Question

In the list of tags like

v001
v002
v003
v004
v005

I pulled new tag lets say v006 by git fetch --tags and git checkout v006.

By mistake I failed to note which version was checked out (git describe --tags) before this new checkout. There seems to be error and I have to revert back to old tag. How do I know which tag was used?

Était-ce utile?

La solution

The HEAD reflog records each successful checkout along with the text "moving from (point A) to (point B)", e.g.:

$ git reflog
676699a HEAD@{0}: checkout: moving from
        695326c489285ed5678ac04d58289bcb24019bb9 to tag2
695326c HEAD@{1}: checkout: moving from master to tag1

In this case I started on master and then did git checkout tag followed by git checkout tag2. (Note: I edited the output slightly to make this more suitable for posting. If you have git set up to pipe through "less" you may have to scroll left/right in your window to see everything.)

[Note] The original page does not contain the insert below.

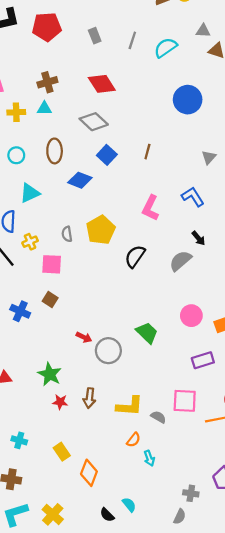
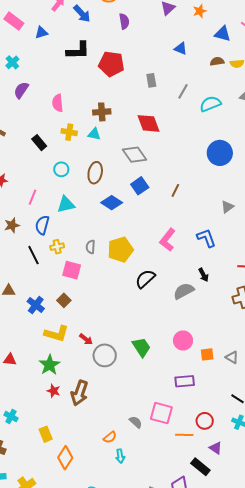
brown arrow: (89, 398) -> (80, 393), size x1.4
yellow L-shape: (129, 406) -> (57, 334), moved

The first output line (which I wrapped so that it's the third quoted line) has a raw SHA-1 because when you check out a reference that is not a branch (or, when you use --detach with a branch) you get a "detached HEAD", where the HEAD file records a raw commit SHA-1. However, we can see from the next line that 695326c489285ed5678ac04d58289bcb24019bb9 is the SHA-1 for tag tag1.

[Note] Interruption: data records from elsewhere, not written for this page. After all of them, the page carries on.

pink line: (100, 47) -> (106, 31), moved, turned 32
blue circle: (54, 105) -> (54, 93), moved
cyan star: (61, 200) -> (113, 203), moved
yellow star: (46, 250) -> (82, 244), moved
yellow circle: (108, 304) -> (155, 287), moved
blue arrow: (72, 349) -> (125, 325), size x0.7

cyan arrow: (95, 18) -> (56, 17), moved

Note: you say "There seems to be error and I have to revert back to old tag", and refer (via Stack Overflow tags) to git-revert. However, these kinds of git checkout (by tag or SHA-1) are about looking at some other version (i.e., getting a specific version into your work directory). The git revert command is about adding a new commit whose effect is to undo some old commit.

In general you only want to git revert if you are "on a branch" (as in, git checkout master or git checkout develop or some other branch name), and you discover that someone committed incorrect code to that branch, and need to "reverse apply" their previous change and make that a new commit (which you would then probably publish, either git push or make a pull request). So it seems odd to rever to "reverting" when what you have been doing is looking at old versions.